Истон-Нестон. Самый красивый дом в мире? Охотно верю. Но я не хотел бы жить в нем.
Дверь открывается. Это русский.
Он идет ко мне по гравийной дорожке. Невысокий и хорошо одетый: белые джинсы, открытые сандалии. Выглядит как типичный русский.
Мы пожимаем друг другу руки. Возникает мимолетное напряжение. Можно мне немного денег? Сколько вы хотите? Миллиона хватит. Сейчас отдам распоряжение, и вам немедленно доставят. Мимолетное напряжение проходит.
Леон Макс заработал состояние на дизайне женской одежды. Женщины в его рекламе такие женственные, что это почти негуманно. Высокие каблуки, узкие щиколотки, стройные конечности, маленькая высокая грудь, детские лица со взрослыми скулами. У него десятки торговых точек по всей Америке и на Дальнем Востоке.
Макс понимает женское очарование. Он осознает его силу не только над мужчинами, но и над женщинами. Потребность презентовать себя, рекламировать, быть любимыми. Макс чувствует поток эстрогена, как прорицатель – воду. Он знает, как превратить этот поток, эту реку в деньги.
Мы неспешно обходим сторону дома, находящуюся на небольшом возвышении. За домом – зеркальный бассейн, серия топиарных скульптур, озеро и авеню из вязов или лип, уходящая в бесконечность.
– Я хочу жить красиво, – говорит Макс, когда мы проходим мимо зеркального бассейна, который с определенных ракурсов еще больше подчеркивает красоту дома. Позже он расскажет мне о своей первой жене – «самой красивой женщине, которую я когда-либо видел». Красивый дом, красивая жена. А еще у него красивые стопы. Судя по всему, он делает дорогой педикюр, и у него ногти тридцатилетнего, а то и двадцатилетнего мужчины.

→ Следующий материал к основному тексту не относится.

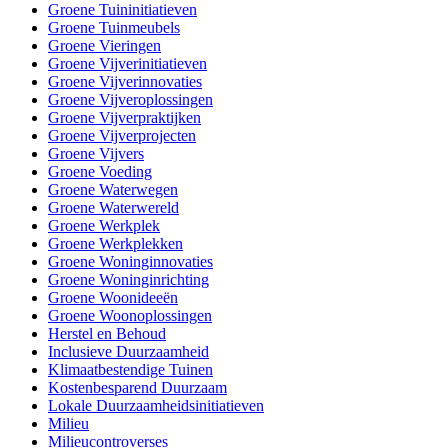
Groene Tuininitiatieven
Groene Tuinmeubels
Groene Vieringen
Groene Vijverinitiatieven
Groene Vijverinnovaties
Groene Vijveroplossingen
Groene Vijverpraktijken
Groene Vijverprojecten
Groene Vijvers
Groene Voeding
Groene Waterwegen
Groene Waterwereld
Groene Werkplek
Groene Werkplekken
Groene Woninginnovaties
Groene Woninginrichting
Groene Woonideeën
Groene Woonoplossingen
Herstel en Behoud
Inclusieve Duurzaamheid
Klimaatbestendige Tuinen
Kostenbesparend Duurzaam
Lokale Duurzaamheidsinitiatieven
Milieu
Milieucontroverses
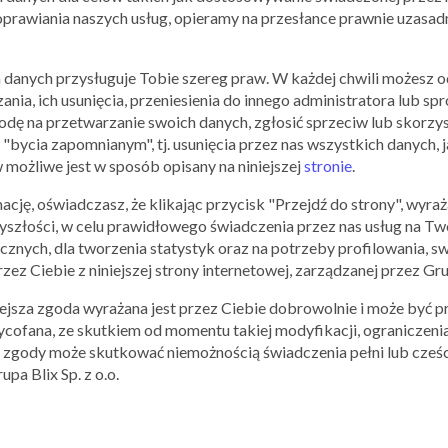
poprawiania naszych usług, opieramy na przesłance prawnie uzasa
LOKALIZACJA
PLACÓWEK:
 danych przysługuje Tobie szereg praw. W każdej chwili możesz 
+
zania, ich usunięcia, przeniesienia do innego administratora lub
−
dę na przetwarzanie swoich danych, zgłosić sprzeciw lub skorzys
 "bycia zapomnianym", tj. usunięcia przez nas wszystkich danych,
 możliwe jest w sposób opisany na niniejszej
stronie
.
ję, oświadczasz, że klikając przycisk "Przejdź do strony", wyra
yszłości, w celu prawidłowego świadczenia przez nas usług na Two
cznych, dla tworzenia statystyk oraz na potrzeby profilowania,
ez Ciebie z niniejszej strony internetowej, zarządzanej przez Grup
niejsza zgoda wyrażana jest przez Ciebie dobrowolnie i może być
cofana, ze skutkiem od momentu takiej modyfikacji, ograniczenia
k zgody może skutkować niemożnością świadczenia pełni lub cześci
pa Blix Sp. z o.o.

Я смотрю на дом – с этого ракурса он отсвечивает синевой. Представляю себе Рена и Хоксмура стоящими там же, где стоим сейчас мы, чуть более трех столетий назад. Дом еще не закончен, но он уже отражается в зеркальном бассейне их фантазий. Рен держит чертежи. Он передает проект Хоксмуру. У амбициозного Рена есть дела поважнее, например Собор святого Павла и не только. Мир стремительно меняется, и Рен хочет быть ближе к центру событий – Лондону. Люди науки и технологий захватили румпель. Он видит себя рулевым. Его ум бурлит новациями и изобретениями. На дворе начало 1690-х годов – в скором времени в Лондоне появится Центральный банк, официальная фондовая биржа и центр страховых услуг,
– Итак, господин Хоксмур, – говорит Рен, стоя на небольшой возвышенности и глядя на своего помощника сверху вниз, – вы закончите проект?
– Сэр, для меня это будет честью.
В течение следующих трех часов Макс показывает мне свой дом и окрестности, отвечает на мои вопросы. Он родился в 1954 году. Его отец был «несостоявшимся драматургом», а мать – инженером. Подростком он подрабатывал в костюмерной Кировского (Мариинского) театра оперы и балета. Его сандалии – от
Он купил дом у лорда Хескета за 15 миллионов фунтов стерлингов. Еще 10 миллионов фунтов ушло на ремонт и 15 миллионов – на обстановку.